§ WHAT YOU ARE ASKED TO DO:
Exact copy, no pictures: return only the lines below from the line with "left shoulder: (322, 342)" up to and including the line with "left front paw: (492, 321)".

§ Named joint coordinates:

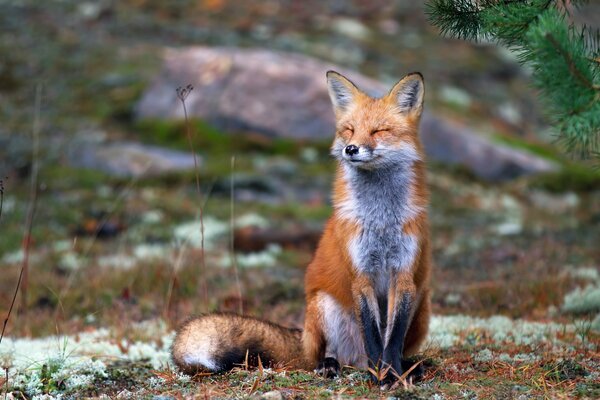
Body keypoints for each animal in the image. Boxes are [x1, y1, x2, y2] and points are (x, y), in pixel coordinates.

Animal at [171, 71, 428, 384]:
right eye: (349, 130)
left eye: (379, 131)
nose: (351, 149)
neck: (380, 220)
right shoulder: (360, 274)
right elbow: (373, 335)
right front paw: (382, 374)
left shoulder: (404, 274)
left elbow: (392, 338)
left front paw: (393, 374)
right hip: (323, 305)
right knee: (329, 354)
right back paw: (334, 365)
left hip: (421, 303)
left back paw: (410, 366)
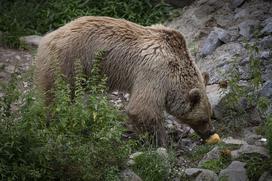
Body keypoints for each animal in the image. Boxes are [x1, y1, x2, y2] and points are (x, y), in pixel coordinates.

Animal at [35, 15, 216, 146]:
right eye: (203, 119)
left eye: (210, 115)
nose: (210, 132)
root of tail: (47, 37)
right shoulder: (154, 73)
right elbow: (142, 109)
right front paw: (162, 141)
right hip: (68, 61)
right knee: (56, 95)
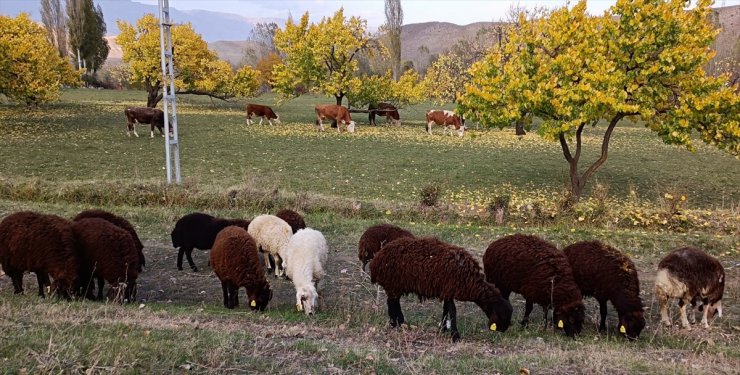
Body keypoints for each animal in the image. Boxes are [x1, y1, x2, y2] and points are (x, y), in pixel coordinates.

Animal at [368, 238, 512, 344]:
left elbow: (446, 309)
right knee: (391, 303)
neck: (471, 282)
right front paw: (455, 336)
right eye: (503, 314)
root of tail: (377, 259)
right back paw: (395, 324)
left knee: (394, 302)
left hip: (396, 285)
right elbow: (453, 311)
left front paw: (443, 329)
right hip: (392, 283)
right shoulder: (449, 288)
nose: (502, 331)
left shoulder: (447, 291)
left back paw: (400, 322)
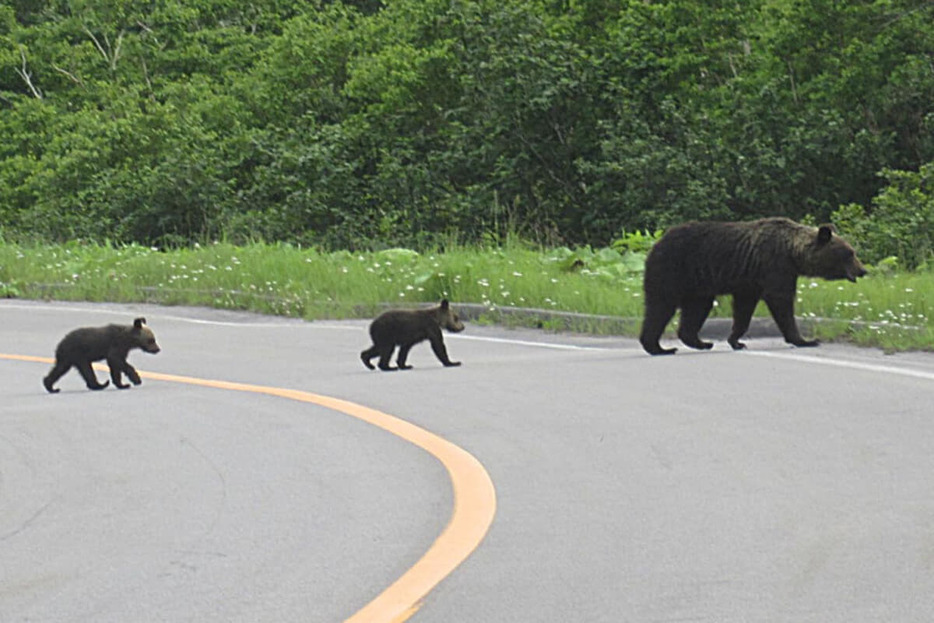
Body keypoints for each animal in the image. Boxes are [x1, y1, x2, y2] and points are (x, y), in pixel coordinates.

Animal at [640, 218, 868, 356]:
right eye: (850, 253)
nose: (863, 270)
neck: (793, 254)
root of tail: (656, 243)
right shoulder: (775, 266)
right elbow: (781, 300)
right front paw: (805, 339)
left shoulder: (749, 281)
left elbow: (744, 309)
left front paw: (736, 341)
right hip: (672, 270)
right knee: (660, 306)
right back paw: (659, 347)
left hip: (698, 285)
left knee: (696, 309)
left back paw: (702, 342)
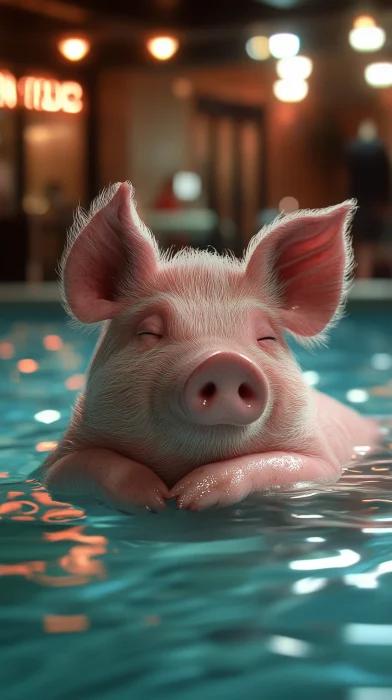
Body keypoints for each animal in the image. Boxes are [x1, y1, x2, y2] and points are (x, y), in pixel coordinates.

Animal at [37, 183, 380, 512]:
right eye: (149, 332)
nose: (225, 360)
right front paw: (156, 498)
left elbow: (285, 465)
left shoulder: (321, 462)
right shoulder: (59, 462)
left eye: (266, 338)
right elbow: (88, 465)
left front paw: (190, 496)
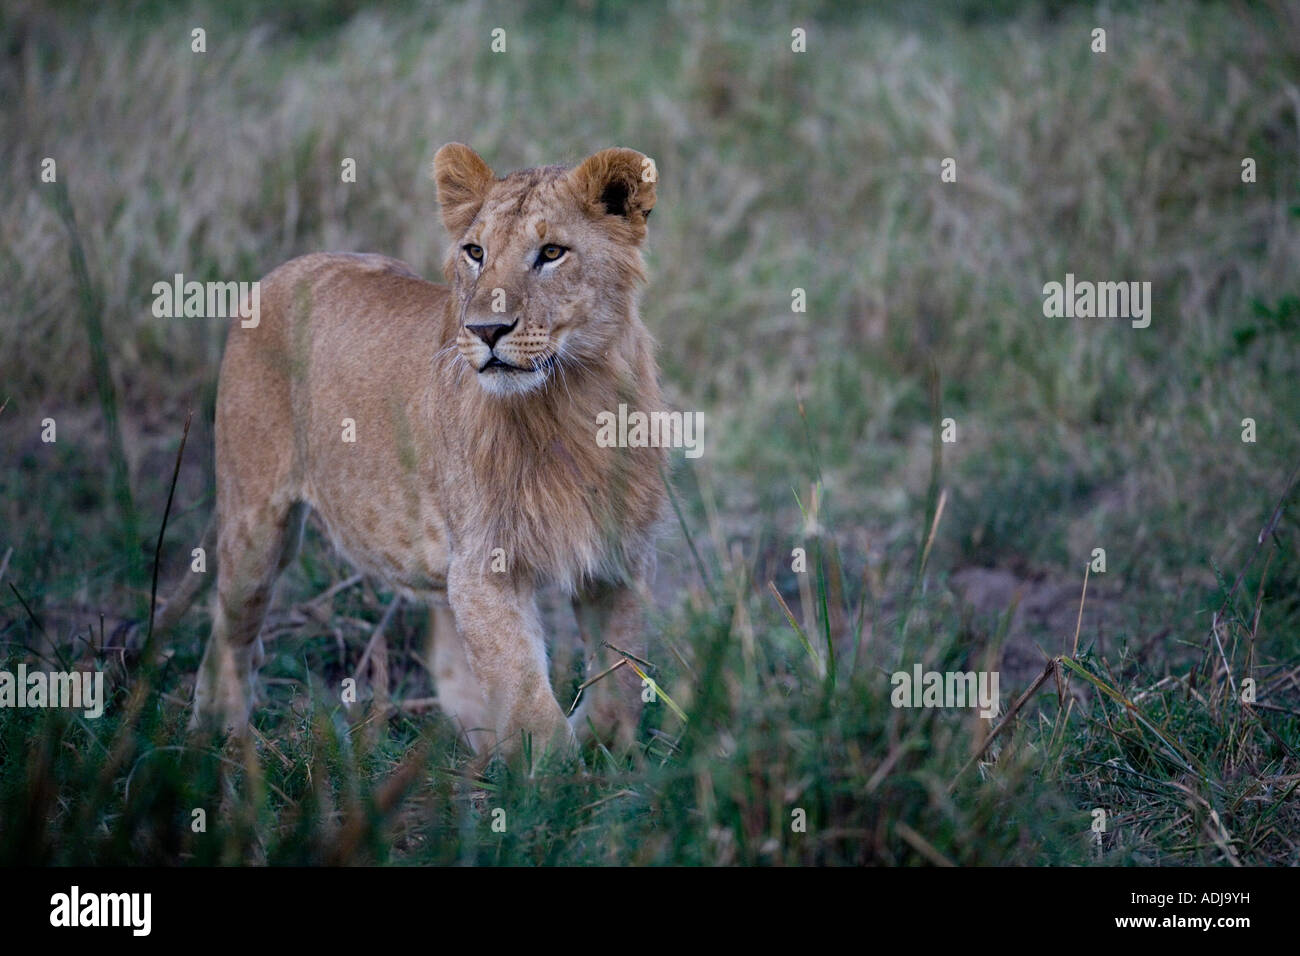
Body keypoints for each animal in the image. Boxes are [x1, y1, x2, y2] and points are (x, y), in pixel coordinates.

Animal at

---

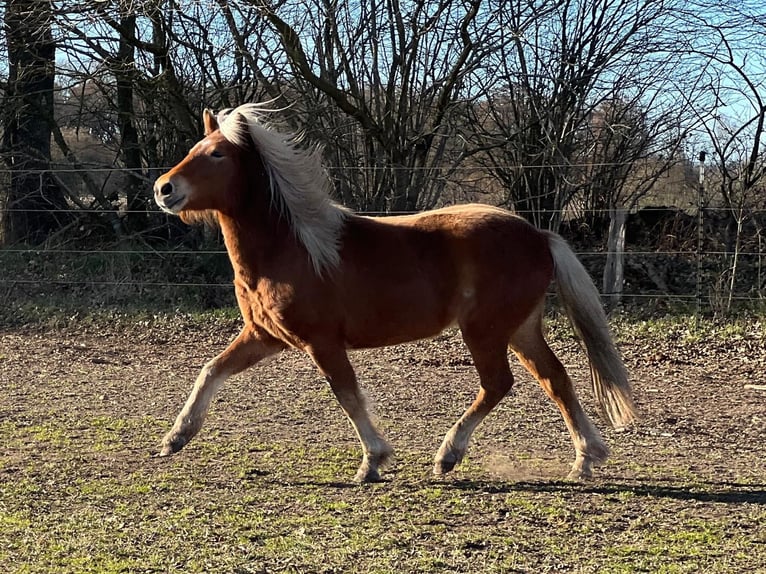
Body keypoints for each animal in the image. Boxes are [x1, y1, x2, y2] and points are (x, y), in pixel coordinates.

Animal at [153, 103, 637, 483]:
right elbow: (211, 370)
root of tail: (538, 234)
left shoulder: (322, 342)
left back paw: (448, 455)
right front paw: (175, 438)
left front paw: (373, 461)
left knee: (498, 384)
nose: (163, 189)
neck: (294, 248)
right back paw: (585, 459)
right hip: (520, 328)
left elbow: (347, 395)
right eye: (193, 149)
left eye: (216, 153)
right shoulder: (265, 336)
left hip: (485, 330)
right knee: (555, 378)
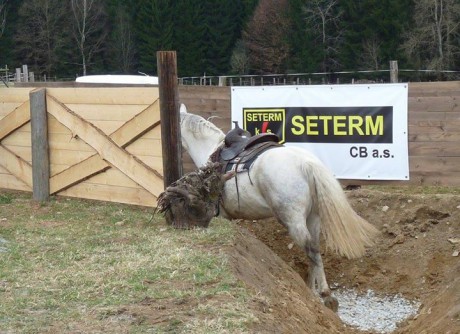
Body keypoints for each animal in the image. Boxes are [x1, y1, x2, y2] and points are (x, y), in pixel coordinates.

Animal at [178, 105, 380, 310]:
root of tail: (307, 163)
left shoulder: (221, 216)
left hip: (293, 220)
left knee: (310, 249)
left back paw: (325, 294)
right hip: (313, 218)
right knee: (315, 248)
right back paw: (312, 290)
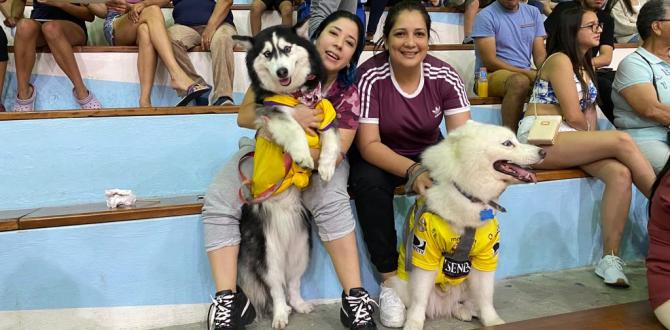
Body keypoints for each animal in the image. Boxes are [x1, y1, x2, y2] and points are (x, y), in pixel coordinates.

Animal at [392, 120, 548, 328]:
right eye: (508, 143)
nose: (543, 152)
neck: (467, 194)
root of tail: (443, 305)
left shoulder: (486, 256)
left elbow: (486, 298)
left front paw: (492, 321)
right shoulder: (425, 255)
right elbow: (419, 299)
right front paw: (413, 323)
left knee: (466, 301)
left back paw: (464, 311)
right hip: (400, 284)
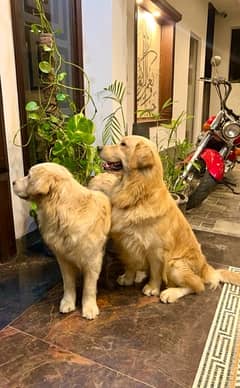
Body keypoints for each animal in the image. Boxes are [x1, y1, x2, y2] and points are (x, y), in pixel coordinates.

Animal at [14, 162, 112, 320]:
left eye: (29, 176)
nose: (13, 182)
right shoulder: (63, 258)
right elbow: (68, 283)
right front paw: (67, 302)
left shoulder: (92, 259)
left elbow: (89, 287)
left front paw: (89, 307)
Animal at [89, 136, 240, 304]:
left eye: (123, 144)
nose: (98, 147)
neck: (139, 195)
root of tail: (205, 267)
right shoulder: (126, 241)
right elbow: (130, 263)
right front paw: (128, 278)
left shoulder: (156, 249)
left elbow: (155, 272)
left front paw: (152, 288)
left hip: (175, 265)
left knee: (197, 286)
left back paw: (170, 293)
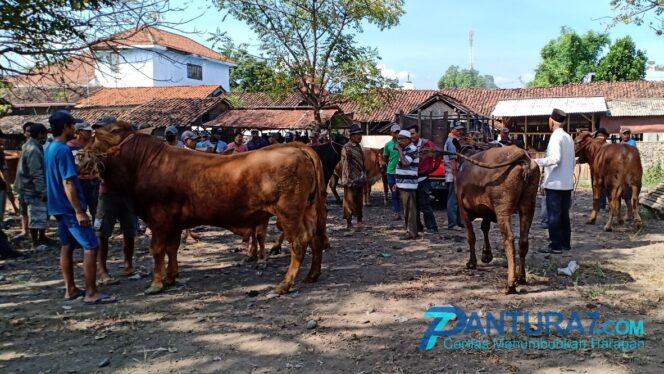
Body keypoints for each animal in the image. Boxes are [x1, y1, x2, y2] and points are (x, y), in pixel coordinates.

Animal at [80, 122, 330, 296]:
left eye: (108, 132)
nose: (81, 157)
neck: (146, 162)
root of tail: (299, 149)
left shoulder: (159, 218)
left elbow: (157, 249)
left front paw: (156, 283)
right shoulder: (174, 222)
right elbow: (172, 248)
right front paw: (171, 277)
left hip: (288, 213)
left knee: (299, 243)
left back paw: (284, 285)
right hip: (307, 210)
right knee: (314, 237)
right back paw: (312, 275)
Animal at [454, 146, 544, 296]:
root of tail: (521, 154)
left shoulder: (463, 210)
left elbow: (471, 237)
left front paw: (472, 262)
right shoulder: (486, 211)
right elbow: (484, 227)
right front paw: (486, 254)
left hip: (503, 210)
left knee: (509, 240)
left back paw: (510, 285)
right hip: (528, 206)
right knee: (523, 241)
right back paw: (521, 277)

§ OUTPUT BELOW:
left shoulder: (322, 342)
left back paw: (448, 455)
right front paw: (175, 438)
left front paw: (373, 461)
left knee: (498, 384)
nose: (163, 189)
neck: (294, 248)
right back paw: (585, 459)
right hip: (520, 328)
left elbow: (347, 395)
right eye: (193, 149)
left eye: (216, 153)
right shoulder: (265, 336)
left hip: (485, 330)
right knee: (555, 378)
Body keypoints for each animal in the image. Boxes are [x1, y1, x2, y2] and points are (x, y), in pixel coordinates.

Animal at [178, 105, 380, 310]:
root of tail: (307, 163)
left shoulder: (221, 216)
left hip: (293, 220)
left knee: (310, 249)
left back paw: (325, 294)
right hip: (313, 218)
right knee: (315, 248)
right back paw: (312, 290)
Body keypoints for each animal in the image. Boxes are [x1, y1, x2, y2] and points are (x, y), in pixel coordinates.

Animal at [392, 120, 548, 328]:
right eye: (508, 143)
nose: (543, 152)
neck: (467, 194)
root of tail: (443, 305)
left shoulder: (486, 256)
left elbow: (486, 298)
left front paw: (492, 321)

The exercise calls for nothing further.